Dick Plumb

Personal information
- Full name: Richard Kevin Plumb
- Date of birth: 24 September 1946 (age 79)
- Place of birth: Swindon, England
- Height: 5 ft 10+1⁄2 in (1.79 m)
- Position: Forward

Youth career
- Swindon Town

Senior career*
- Years: Team / Apps / (Gls)
- 1963–1965: Swindon Town / 0 / (0)
- 1965–1968: Bristol Rovers / 39 / (8)
- 1968–1970: Yeovil Town
- 1970–1972: Charlton Athletic / 43 / (10)
- 1972–1974: Exeter City / 59 / (17)
- 1974–1978: Yeovil Town
- 1978–?: Chard Town

= Dick Plumb =

English footballer

Richard Kevin Plumb (born 24 September 1946) is a former professional footballer, who played as a forward in The Football League for three different teams.

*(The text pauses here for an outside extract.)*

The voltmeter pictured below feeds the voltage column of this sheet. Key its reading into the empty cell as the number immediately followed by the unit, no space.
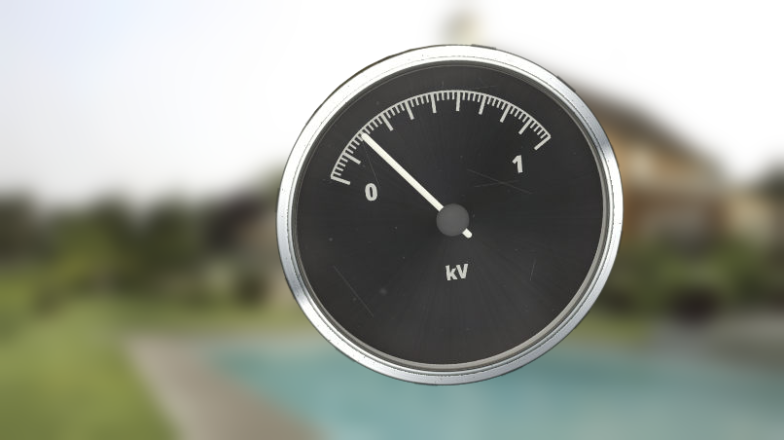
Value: 0.2kV
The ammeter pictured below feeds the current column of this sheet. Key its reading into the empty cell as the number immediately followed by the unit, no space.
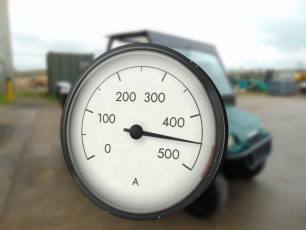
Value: 450A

Plumb started out as an apprentice with his home town team, Swindon Town, but although he spent 16 months as a professional with them he never made it into the first team. His League debut came after moving to Bristol Rovers in April 1965, when he played against Brighton & Hove Albion in October of that year. He went on to make 39 League appearances for The Pirates, scoring eight goals, before non-League side Yeovil Town broke their transfer record to sign him for £3,000 in October 1968.

His first of two spells with the Somerset club saw him score 53 goals in 111 appearances in all competitions, and when Charlton Athletic came in to sign him in September 1970 he also became Yeovil's record sale, at £7,000. He made 43 League appearances and scored ten goals for Charlton, before moving on to Exeter City in 1972, where he played a further 59 times in The Football League and scored 17 goals. In 1974, he returned to Yeovil Town, and in this spell he played a grand total of 226 games and scored 97 goals. His combined total of 150 goals for The Glovers made him their second highest scoring post-war player, as of March 2010. He ended his footballing career with Chard Town, who he joined in the summer of 1978.